### [REQUIRED WORK]
The entries are to be returned exactly, with images left out.

### [RECORDS SUPPLIED]
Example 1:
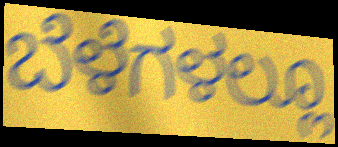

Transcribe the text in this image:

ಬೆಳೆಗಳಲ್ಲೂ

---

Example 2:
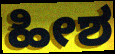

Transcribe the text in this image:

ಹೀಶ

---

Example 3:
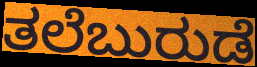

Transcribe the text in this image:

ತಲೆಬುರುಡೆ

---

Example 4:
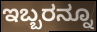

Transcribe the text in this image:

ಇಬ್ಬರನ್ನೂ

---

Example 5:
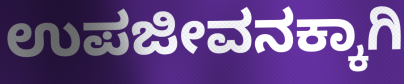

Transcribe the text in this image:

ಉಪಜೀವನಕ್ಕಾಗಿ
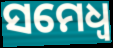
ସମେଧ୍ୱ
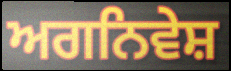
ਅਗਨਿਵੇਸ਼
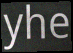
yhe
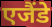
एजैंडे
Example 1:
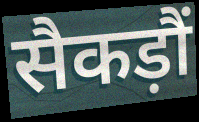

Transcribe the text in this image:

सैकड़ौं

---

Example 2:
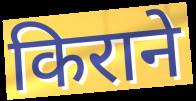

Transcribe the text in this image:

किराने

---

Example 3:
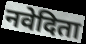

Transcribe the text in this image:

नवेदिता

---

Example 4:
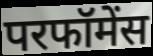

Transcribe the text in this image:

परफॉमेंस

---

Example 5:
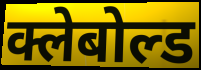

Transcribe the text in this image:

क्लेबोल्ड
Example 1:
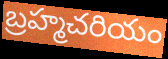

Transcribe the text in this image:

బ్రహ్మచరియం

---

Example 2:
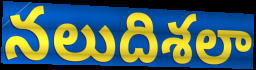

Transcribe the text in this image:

### [ANSWER TO THIS EXERCISE]
Example 1:

Transcribe the text in this image:

ಬೆಳೆಗಳಲ್ಲೂ

---

Example 2:

Transcribe the text in this image:

ಹೀಶ

---

Example 3:

Transcribe the text in this image:

ತಲೆಬುರುಡೆ

---

Example 4:

Transcribe the text in this image:

ಇಬ್ಬರನ್ನೂ

---

Example 5:

Transcribe the text in this image:

ಉಪಜೀವನಕ್ಕಾಗಿ
ସମେଧ୍ୱ
ਅਗਨਿਵੇਸ਼
yhe
एजैंडे
Example 1:

Transcribe the text in this image:

सैकड़ौं

---

Example 2:

Transcribe the text in this image:

किराने

---

Example 3:

Transcribe the text in this image:

नवेदिता

---

Example 4:

Transcribe the text in this image:

परफॉमेंस

---

Example 5:

Transcribe the text in this image:

क्लेबोल्ड
Example 1:

Transcribe the text in this image:

బ్రహ్మచరియం

---

Example 2:

Transcribe the text in this image:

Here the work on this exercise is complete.